= Volatolomics =

Volatolomics is a branch of chemistry that studies volatile organic compounds (VOCs) emitted by a biological system, under specific experimental conditions.

== Etymology ==

According to the Oxford English Dictionary, the suffix ‘omics’ refers to ‘the totality of some sort’. In biology, ‘omics’ techniques are used for the high-throughput analysis of DNA sequences and epigenetic modifications (genomics), mRNA and miRNA transcripts (transcriptomics), expressed proteins (proteomics), as well as synthesised metabolites (metabolomics) in a biological system (cell, tissue, organism, etc.) under a given set of experimental conditions.

Due to the high number of variables that are measured simultaneously, these techniques provide large and complex datasets that require adapted tools for data analysis and interpretation.

== Key concepts ==

The European Council directive 1999/13/EC defines volatile organic compounds (VOCs) as “any organic compound having at 293.15 K a vapor pressure of 0.01 kPa or more, or having a corresponding volatility under the particular conditions of use”.

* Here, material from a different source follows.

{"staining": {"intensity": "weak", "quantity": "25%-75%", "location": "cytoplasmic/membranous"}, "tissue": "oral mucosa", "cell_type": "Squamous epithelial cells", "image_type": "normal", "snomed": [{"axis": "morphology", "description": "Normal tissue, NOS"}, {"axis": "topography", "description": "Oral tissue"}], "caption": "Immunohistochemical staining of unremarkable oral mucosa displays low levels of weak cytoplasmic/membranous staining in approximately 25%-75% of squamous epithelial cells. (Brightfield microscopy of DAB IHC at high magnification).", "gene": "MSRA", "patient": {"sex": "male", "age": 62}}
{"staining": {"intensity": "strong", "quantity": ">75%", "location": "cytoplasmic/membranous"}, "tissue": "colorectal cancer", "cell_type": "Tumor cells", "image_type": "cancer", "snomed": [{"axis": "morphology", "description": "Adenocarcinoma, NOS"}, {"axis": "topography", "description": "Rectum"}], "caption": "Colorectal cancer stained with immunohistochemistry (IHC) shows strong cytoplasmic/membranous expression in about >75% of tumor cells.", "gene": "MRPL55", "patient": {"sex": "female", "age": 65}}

In our daily life, these molecules are notably responsible for the flavor of food products, as well as of the fragrance of essential oils used in the cosmetics industry.

In nature, these molecules are produced by bacteria and fungi.

They are also synthesized by plants (flowers, fruits, leaves and roots) and animals (humans, insects, etc.).

The profiling of VOCs emitted by living organisms takes an increasing importance in various scientific domains like in medicine, in food sciences or in chemical ecology.

For instance, in medicine, non-invasive diagnosis techniques of cancer based on the profiling of VOCs from the exhaled breath have been developed. To this end, a variety of novel sensing approaches and nanomaterial based sensors are being used in volatolomics research.

In the field of chemical ecology, gas chromatography coupled to mass spectrometry (GC-MS) is often used to characterize the volatile semiochemicals involved in the biotic interactions taking place aboveground and belowground between plants, insects and phytopathogens.